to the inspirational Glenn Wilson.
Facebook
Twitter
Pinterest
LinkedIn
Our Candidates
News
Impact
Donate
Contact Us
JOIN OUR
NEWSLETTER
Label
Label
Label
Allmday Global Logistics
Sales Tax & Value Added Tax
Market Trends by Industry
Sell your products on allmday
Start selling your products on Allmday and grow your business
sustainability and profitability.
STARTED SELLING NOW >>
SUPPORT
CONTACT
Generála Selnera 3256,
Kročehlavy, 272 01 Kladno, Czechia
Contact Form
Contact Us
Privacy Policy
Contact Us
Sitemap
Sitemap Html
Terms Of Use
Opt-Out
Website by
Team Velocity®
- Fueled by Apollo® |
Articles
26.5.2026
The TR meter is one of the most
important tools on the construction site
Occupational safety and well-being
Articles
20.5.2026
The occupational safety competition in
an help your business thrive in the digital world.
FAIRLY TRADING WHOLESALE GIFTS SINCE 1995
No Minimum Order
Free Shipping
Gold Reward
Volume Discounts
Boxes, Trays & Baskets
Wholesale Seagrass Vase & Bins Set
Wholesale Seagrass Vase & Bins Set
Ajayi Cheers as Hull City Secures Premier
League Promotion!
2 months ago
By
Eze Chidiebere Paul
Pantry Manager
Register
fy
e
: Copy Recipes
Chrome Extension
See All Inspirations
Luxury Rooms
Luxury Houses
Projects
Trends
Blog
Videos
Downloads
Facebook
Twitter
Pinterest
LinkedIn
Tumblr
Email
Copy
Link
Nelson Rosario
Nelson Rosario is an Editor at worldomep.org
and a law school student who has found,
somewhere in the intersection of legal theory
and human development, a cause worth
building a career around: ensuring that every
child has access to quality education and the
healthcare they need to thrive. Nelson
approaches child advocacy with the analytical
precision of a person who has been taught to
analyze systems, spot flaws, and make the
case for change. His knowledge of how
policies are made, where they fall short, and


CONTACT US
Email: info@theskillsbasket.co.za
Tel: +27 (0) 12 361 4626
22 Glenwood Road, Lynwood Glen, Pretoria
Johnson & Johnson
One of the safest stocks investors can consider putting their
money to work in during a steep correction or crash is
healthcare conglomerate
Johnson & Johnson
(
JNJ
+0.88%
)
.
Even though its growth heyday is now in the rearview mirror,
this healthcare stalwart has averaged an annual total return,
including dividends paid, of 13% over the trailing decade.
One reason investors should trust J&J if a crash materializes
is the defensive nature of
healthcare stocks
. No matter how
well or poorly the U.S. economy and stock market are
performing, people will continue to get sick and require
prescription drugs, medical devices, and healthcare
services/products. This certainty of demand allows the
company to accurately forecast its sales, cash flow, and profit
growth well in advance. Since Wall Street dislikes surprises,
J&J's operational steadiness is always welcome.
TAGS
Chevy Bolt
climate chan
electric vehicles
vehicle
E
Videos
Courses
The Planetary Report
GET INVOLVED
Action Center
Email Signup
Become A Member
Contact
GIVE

**What you should do:** Quote the items word for word, starting at their very first line and ending at the line containing "Chrome Extension", with both of those lines included.

**Result of the exercise:**
to the inspirational Glenn Wilson.
Facebook
Twitter
Pinterest
LinkedIn
Our Candidates
News
Impact
Donate
Contact Us
JOIN OUR
NEWSLETTER
Label
Label
Label
Allmday Global Logistics
Sales Tax & Value Added Tax
Market Trends by Industry
Sell your products on allmday
Start selling your products on Allmday and grow your business
sustainability and profitability.
STARTED SELLING NOW >>
SUPPORT
CONTACT
Generála Selnera 3256,
Kročehlavy, 272 01 Kladno, Czechia
Contact Form
Contact Us
Privacy Policy
Contact Us
Sitemap
Sitemap Html
Terms Of Use
Opt-Out
Website by
Team Velocity®
- Fueled by Apollo® |
Articles
26.5.2026
The TR meter is one of the most
important tools on the construction site
Occupational safety and well-being
Articles
20.5.2026
The occupational safety competition in
an help your business thrive in the digital world.
FAIRLY TRADING WHOLESALE GIFTS SINCE 1995
No Minimum Order
Free Shipping
Gold Reward
Volume Discounts
Boxes, Trays & Baskets
Wholesale Seagrass Vase & Bins Set
Wholesale Seagrass Vase & Bins Set
Ajayi Cheers as Hull City Secures Premier
League Promotion!
2 months ago
By
Eze Chidiebere Paul
Pantry Manager
Register
fy
e
: Copy Recipes
Chrome Extension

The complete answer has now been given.